CJQC-FM
- Liverpool, Nova Scotia; Canada;
- Frequency: 99.3 MHz
- Branding: Queens County Community Radio

Programming
- Format: Community radio

Ownership
- Owner: CJQC Radio Society

History
- Call sign meaning: Queens County

Technical information
- Class: LP
- ERP: 50 watts
- HAAT: -4.2 meters

Links
- Website: qccrfm.com

= CJQC-FM =

Radio station in Liverpool, Nova Scotia

CJQC-FM, branded as Queens County Community Radio is a Canadian radio station that broadcasts at 99.3 FM in Liverpool, Nova Scotia.

The station was officially launched on June 19, 2008 under a temporary special events licence. Its business plan was to operate throughout the summer of 2008 in order to gauge community support for the station and complete its formal application for a permanent licence.

On September 15, 2009, the station received CRTC approval for a full-time licence to operate at 99.3 MHz. The general manager at that time was the Canadian broadcaster Alex J. Walling.
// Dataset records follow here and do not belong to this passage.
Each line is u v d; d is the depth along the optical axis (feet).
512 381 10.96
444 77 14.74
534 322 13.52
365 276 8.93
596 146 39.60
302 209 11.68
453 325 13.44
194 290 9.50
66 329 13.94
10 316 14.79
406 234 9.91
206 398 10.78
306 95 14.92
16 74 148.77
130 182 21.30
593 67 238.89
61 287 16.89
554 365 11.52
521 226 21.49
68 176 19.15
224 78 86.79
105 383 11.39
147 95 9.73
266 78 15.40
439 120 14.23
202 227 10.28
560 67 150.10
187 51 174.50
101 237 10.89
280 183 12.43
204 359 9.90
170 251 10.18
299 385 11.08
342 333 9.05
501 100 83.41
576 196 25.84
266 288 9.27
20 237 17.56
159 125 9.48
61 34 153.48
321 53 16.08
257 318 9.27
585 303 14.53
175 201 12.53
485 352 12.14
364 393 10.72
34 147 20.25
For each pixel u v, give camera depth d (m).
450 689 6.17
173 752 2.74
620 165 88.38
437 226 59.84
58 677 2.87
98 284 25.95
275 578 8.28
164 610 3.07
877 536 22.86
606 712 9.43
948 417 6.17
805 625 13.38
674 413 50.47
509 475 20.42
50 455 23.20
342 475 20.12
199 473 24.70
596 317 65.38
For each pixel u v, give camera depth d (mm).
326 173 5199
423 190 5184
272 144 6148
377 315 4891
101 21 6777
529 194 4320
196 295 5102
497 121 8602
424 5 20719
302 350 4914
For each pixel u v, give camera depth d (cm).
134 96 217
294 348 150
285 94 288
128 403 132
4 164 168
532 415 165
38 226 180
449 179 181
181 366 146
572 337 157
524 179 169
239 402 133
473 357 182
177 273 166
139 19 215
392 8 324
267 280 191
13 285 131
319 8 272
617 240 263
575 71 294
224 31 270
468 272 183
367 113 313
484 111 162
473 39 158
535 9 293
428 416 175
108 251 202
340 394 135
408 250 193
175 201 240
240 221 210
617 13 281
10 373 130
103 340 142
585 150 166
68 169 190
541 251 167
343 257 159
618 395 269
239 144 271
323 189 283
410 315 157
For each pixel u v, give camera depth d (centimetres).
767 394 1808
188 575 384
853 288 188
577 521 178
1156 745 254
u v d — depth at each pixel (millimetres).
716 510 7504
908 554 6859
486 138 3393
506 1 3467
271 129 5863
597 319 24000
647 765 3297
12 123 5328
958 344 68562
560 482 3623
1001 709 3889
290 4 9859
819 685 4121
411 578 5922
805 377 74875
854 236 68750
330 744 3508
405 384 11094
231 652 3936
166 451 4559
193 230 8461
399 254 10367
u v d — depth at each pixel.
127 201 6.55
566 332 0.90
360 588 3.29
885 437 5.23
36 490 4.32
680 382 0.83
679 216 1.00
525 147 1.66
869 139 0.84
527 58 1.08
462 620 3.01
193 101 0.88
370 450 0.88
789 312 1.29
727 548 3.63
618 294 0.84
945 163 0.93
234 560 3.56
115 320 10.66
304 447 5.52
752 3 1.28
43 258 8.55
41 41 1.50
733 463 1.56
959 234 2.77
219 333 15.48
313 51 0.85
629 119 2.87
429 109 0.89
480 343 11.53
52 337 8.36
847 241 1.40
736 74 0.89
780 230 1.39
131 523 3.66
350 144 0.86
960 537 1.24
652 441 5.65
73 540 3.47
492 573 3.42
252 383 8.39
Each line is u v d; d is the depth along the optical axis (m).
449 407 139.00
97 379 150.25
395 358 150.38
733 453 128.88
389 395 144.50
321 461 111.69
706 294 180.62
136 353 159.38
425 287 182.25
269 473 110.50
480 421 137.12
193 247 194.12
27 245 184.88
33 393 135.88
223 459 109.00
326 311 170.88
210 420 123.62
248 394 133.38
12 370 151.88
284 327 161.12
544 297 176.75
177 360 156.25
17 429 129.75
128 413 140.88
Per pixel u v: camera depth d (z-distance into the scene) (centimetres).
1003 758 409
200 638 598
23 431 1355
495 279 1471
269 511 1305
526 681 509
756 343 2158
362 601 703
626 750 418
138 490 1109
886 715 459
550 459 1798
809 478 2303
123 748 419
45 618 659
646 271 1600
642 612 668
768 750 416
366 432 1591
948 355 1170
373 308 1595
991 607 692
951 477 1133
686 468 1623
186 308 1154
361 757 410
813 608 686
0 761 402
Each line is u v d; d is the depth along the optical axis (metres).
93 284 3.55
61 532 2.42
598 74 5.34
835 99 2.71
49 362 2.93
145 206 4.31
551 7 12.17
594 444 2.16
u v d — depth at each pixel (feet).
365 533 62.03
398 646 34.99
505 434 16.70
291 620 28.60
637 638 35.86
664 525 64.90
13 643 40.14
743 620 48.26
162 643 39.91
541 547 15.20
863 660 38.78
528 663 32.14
In March 2011, Walling suffered a stroke, which led to the deterioration of the station's operations and the verge of bankruptcy. In June 2012, Walling sold the assets of the station to the CJQC Radio Society, a non-profit community organization. In November 2012, the CJQC Radio Society applied for a new licence, for a station which operates at the same frequency of 99.3 MHz at the same parameters as the old licence. CRTC licensing was approved.